_YOUR INSTRUCTIONS_
Gather up every line from the entries below that uses the word "farverigt".

(Stored data entries)

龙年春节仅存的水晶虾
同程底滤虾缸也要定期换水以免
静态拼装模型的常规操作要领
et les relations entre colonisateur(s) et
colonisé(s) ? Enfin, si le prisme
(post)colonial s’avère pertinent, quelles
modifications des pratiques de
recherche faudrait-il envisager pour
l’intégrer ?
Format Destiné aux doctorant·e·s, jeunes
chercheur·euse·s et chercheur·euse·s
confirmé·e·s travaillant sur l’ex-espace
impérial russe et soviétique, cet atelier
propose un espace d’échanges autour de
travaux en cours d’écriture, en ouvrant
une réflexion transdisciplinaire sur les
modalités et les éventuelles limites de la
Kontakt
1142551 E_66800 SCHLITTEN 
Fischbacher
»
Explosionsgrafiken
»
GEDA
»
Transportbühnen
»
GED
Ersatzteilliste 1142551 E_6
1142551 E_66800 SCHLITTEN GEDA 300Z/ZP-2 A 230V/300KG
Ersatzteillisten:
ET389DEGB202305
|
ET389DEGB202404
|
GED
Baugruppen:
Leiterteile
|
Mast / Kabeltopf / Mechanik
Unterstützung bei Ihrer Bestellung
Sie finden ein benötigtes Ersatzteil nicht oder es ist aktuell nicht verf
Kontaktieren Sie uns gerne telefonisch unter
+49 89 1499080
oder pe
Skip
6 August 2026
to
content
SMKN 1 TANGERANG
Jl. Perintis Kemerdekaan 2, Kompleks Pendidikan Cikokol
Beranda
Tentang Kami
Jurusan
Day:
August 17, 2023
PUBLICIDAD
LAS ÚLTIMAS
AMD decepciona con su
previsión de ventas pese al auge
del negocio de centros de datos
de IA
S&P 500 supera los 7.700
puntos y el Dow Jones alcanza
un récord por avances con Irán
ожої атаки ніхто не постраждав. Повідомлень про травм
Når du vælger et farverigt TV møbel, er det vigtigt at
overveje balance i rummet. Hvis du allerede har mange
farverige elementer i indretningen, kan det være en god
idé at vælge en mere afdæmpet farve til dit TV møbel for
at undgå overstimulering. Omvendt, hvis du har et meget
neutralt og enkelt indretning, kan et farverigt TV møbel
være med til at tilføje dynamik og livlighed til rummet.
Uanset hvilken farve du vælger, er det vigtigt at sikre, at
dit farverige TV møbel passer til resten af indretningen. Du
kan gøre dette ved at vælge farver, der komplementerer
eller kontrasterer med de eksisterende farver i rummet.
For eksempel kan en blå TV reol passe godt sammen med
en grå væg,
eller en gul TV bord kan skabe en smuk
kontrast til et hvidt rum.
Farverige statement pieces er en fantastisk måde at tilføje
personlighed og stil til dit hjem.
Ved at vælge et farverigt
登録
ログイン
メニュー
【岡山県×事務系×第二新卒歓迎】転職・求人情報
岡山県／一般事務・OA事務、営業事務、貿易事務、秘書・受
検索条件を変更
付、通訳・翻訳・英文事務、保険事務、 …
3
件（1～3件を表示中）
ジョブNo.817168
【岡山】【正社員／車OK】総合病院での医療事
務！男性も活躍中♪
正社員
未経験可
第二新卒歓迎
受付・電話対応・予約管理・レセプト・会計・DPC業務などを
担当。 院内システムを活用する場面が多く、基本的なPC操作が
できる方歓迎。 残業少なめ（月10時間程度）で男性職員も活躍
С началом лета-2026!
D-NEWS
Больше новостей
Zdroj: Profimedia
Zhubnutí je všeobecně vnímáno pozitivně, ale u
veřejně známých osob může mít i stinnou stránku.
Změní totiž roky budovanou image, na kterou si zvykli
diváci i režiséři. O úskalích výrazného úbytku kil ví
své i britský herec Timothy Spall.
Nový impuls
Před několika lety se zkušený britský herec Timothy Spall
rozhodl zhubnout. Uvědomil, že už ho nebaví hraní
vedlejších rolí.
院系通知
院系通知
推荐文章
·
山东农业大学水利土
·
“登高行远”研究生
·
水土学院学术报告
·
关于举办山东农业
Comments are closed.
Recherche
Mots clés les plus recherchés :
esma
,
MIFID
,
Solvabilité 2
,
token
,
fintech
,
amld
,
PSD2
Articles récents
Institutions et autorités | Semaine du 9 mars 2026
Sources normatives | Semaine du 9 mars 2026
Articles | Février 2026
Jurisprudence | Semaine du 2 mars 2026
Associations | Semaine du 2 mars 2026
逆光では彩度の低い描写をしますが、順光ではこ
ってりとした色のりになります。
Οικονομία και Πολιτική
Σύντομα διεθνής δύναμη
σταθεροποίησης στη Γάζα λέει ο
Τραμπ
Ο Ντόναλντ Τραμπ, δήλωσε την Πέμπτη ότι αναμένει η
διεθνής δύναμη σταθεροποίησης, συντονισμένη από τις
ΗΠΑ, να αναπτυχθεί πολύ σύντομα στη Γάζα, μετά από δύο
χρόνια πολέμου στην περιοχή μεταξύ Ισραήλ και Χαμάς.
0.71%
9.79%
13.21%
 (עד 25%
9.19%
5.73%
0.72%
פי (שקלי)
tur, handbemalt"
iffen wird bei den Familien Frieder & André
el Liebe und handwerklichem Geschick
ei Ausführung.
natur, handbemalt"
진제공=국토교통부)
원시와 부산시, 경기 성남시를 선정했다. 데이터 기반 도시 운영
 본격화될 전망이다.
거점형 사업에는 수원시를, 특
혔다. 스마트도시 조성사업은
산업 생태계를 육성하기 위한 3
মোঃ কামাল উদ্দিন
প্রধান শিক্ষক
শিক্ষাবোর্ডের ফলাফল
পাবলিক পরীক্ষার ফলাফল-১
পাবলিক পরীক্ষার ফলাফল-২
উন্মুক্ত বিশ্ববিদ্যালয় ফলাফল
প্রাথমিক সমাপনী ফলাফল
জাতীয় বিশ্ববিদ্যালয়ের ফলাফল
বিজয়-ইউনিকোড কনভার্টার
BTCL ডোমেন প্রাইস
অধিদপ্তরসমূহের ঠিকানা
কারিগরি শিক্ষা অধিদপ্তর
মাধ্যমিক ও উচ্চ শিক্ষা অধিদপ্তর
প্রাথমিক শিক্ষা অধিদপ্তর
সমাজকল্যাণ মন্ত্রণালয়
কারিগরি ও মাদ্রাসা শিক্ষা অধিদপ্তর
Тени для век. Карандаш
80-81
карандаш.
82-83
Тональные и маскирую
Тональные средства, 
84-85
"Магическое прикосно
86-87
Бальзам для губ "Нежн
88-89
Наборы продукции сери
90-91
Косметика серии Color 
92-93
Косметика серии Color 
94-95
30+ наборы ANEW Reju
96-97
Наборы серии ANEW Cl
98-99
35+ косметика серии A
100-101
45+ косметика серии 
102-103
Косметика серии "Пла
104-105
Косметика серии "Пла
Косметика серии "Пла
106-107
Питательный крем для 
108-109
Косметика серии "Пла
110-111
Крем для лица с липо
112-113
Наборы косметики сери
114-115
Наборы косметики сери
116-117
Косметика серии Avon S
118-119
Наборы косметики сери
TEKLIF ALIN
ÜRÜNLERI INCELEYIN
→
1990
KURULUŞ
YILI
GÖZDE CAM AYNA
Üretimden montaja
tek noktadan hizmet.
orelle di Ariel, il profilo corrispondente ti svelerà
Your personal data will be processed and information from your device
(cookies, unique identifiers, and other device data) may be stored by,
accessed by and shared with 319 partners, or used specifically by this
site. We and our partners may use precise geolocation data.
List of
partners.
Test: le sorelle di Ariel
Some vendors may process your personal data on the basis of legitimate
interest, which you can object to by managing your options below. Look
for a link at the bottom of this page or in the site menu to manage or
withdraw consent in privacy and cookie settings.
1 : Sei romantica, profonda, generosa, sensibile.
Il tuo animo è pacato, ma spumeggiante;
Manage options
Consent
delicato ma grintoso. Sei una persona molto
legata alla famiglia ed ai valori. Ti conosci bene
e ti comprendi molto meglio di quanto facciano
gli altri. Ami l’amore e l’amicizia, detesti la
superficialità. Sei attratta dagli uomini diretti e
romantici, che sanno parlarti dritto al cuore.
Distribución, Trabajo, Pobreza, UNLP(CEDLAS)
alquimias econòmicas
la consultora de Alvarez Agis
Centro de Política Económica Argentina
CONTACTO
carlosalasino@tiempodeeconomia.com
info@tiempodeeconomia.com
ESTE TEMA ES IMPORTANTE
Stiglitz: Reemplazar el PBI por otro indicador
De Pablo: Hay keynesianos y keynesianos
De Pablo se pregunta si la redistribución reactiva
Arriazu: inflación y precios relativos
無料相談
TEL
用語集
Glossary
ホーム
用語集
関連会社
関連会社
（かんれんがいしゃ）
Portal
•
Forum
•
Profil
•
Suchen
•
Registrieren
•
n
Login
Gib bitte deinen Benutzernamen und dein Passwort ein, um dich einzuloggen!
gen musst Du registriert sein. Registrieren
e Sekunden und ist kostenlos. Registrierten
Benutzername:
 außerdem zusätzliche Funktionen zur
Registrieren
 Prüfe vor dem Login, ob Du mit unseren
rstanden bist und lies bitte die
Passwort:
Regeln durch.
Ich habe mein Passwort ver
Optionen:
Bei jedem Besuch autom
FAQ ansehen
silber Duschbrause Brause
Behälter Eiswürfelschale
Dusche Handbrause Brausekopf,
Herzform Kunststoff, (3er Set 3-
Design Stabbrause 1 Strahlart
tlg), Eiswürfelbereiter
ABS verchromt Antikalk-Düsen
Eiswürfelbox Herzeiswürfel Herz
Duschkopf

_REPLY TO THE EXERCISE_
Når du vælger et farverigt TV møbel, er det vigtigt at
neutralt og enkelt indretning, kan et farverigt TV møbel
Ved at vælge et farverigt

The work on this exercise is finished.